Plant Pots: Designing With Containers

Almost anything that holds soil could be used for plant pots. Shops stock a vast range of traditional ceramic, terracotta, glass fibre and stone pots, some attractive and some hideous. It’s important that they are frost proof, so check those imported from Mediterranean or far eastern countries.

Be careful of plant pots with narrow necks, as the plant will be almost impossible to remove once its roots have developed. Avoid plastic pots. They are ugly, clash with every colour except, perhaps dark green and quickly become brittle and crack or split.

Plant Pots: Creative Ideas

Plant Pots: Designing With Containers

There are plenty of clichés around, but the discerning designer can have fun thinking beyond the old teapot, Belfast sink or plastic wellies. Use your imagination and scour junk shops, architectural salvage yards, farmers markets or, for a more contemporary look builders merchants.

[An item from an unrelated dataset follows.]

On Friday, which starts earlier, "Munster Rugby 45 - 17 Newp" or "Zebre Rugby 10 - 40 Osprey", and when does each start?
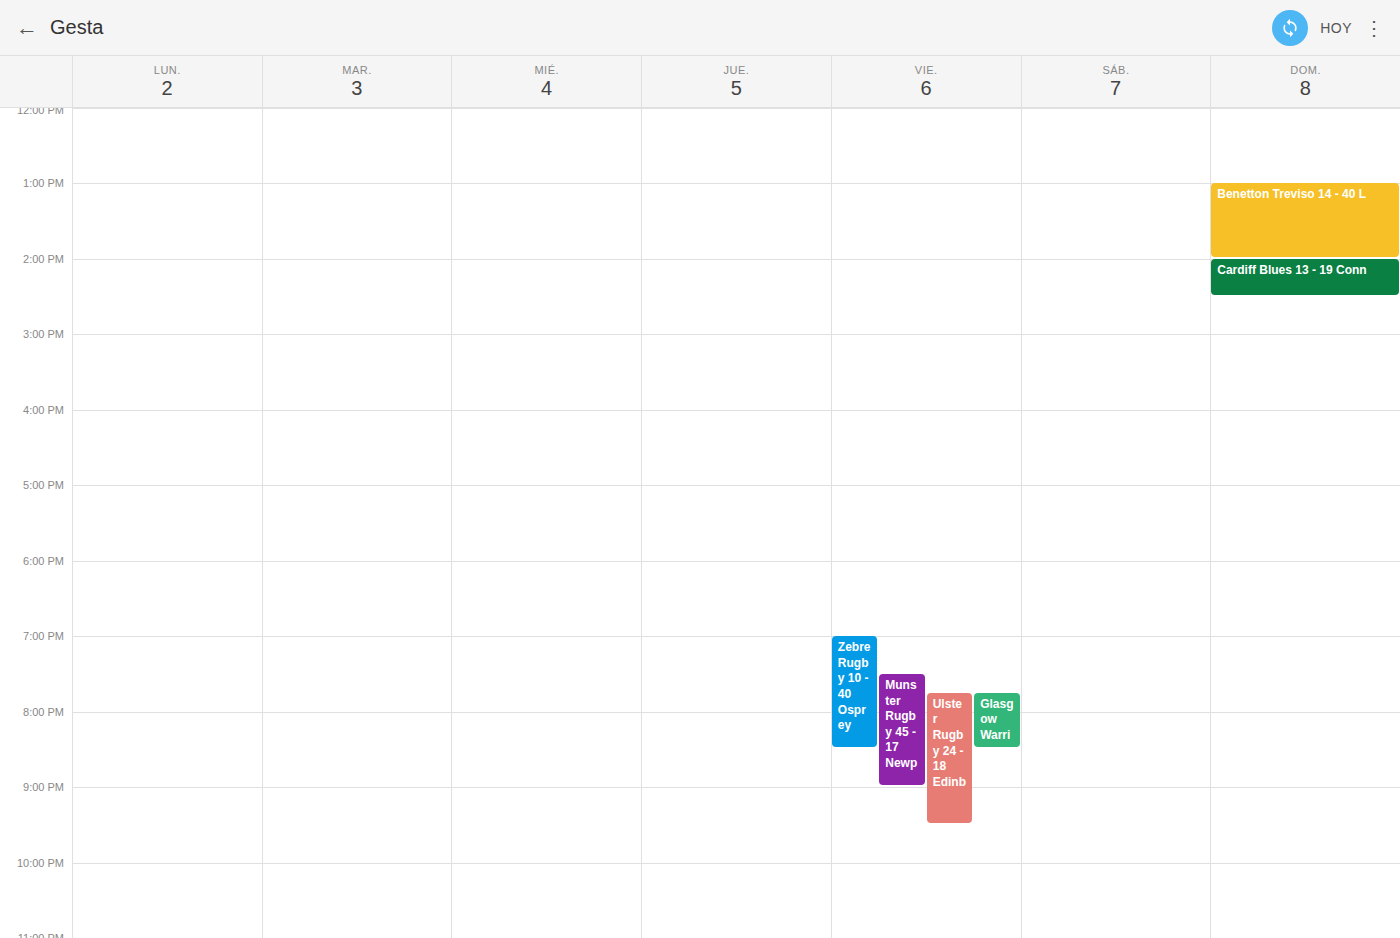
"Zebre Rugby 10 - 40 Osprey" 7:00 PM; "Munster Rugby 45 - 17 Newp" 7:30 PM.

Some containers may be ephemeral, such as softwood crates for fruit and vegetables.

Galvanised metal florists’ buckets, old copper boilers, or a tin bath – all have possibilities. The trick is, not to descend into tackiness or farce. 

Old Coffee Tin Plant Pots

Just one piece, perhaps half hidden, to be chanced upon, is enough to add a little humour and individuality to some, but by no means all gardens. Don’t spend your client’s money on anything remotely whacky until you are sure it will be in tune with their personality and style.

Too many traditionally available containers are small – around thirty centimetres deep or less so have zero impact when they are just set on the ground. You are simply looking down on the top of the plant. There is no point in spending your clients’ money to acquire an expensive, beautifully shaped pot unless it is taller.  Or is raised at least half a metre above the ground. Then both the plant and its container can be viewed together.

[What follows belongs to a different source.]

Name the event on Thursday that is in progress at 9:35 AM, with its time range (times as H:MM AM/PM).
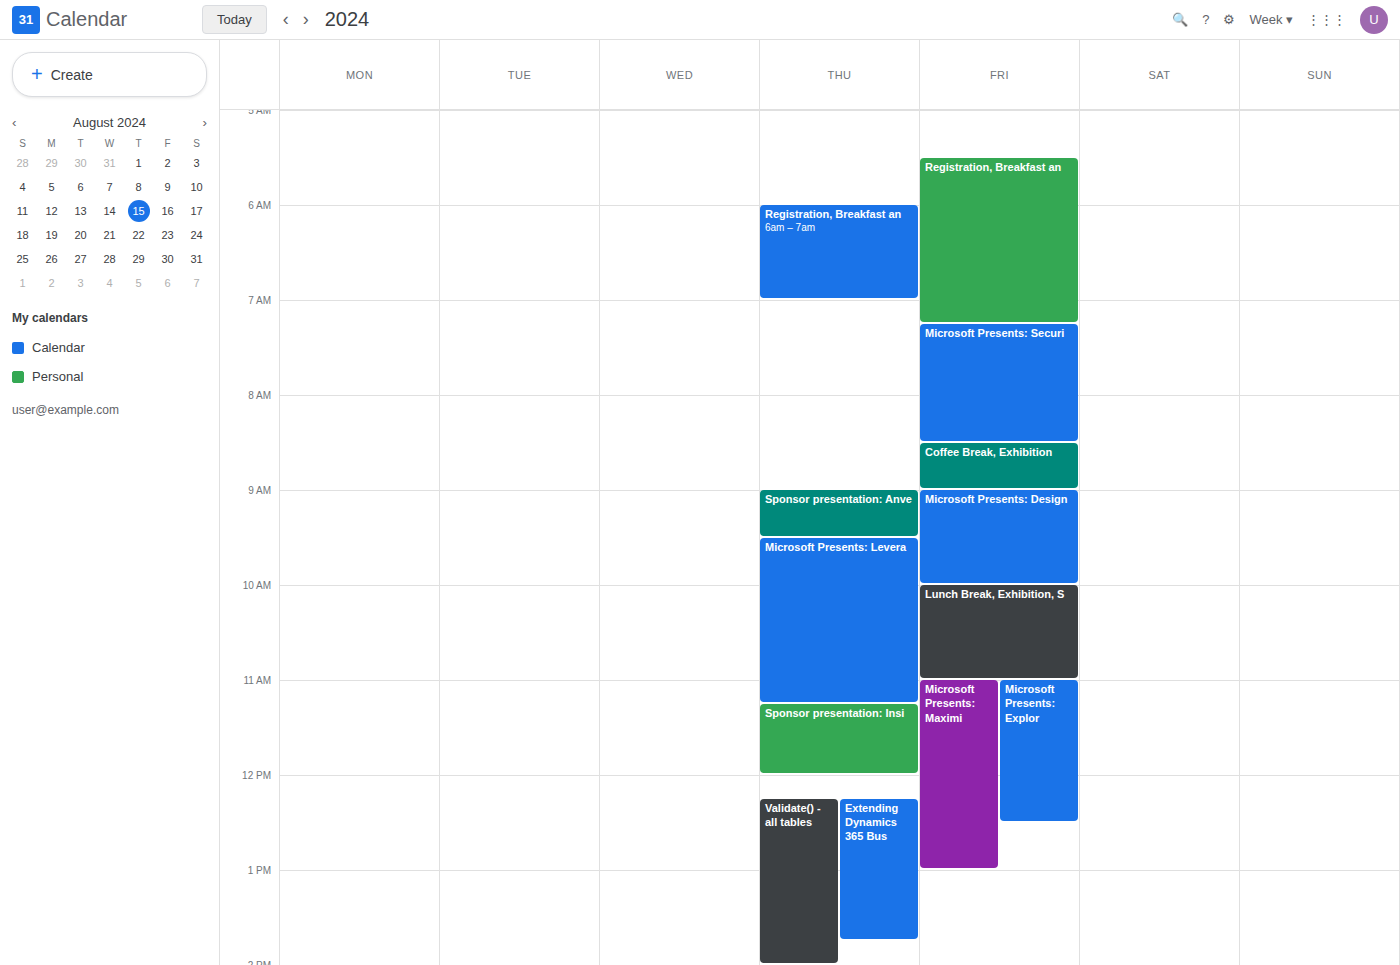
"Microsoft Presents: Levera", 9:30 AM to 11:15 AM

Pant Pots: Position & Scale

Plant Pots: Designing With Containers

Positioning and scale are critically important. In small courtyards or terraces or balconies, the plants will probably be visible from the building at all times. Don’t group pots of the same size together. Instead, position an odd number of similarly coloured containers in different sizes. Be bold. Don’t be afraid to choose one large, beautiful pot. If there are existing containers select them carefully so that they complement each other in shape and colour. Unify the arrangement by planting all of them with the same species and colour of plant. Deciduous shrubs or perennials in plant pots may need to be moved when out of season.

Lighting, too often overlooked, transforms planted containers into a pure theatre of dancing shadows and reflections, so if possible choose at least one plant with lacy or feathery leaves that will allow light through and move with the breeze.

Select plants that will suit permanently restricted growth, or are slow growing.  Unless your clients are experienced gardeners happy to move them to open ground or into larger pots as they mature. Feeding, irrigation, deadheading and ongoing maintenance are essential. You can offer your clients a maintenance contract if they are open to this.

Terracotta Plant Pots

Victorial Plant pots

One last point.  If you have old terracotta pots that are chipped or cracked, you can prolong their lives by wiring them.  Adding wire around the neck of the plant pots will stop the pot from splitting in the cold weather.  For additional support, adding 3 or 4 double wire clips over the rim (as per the picture) will provide even more strength and support.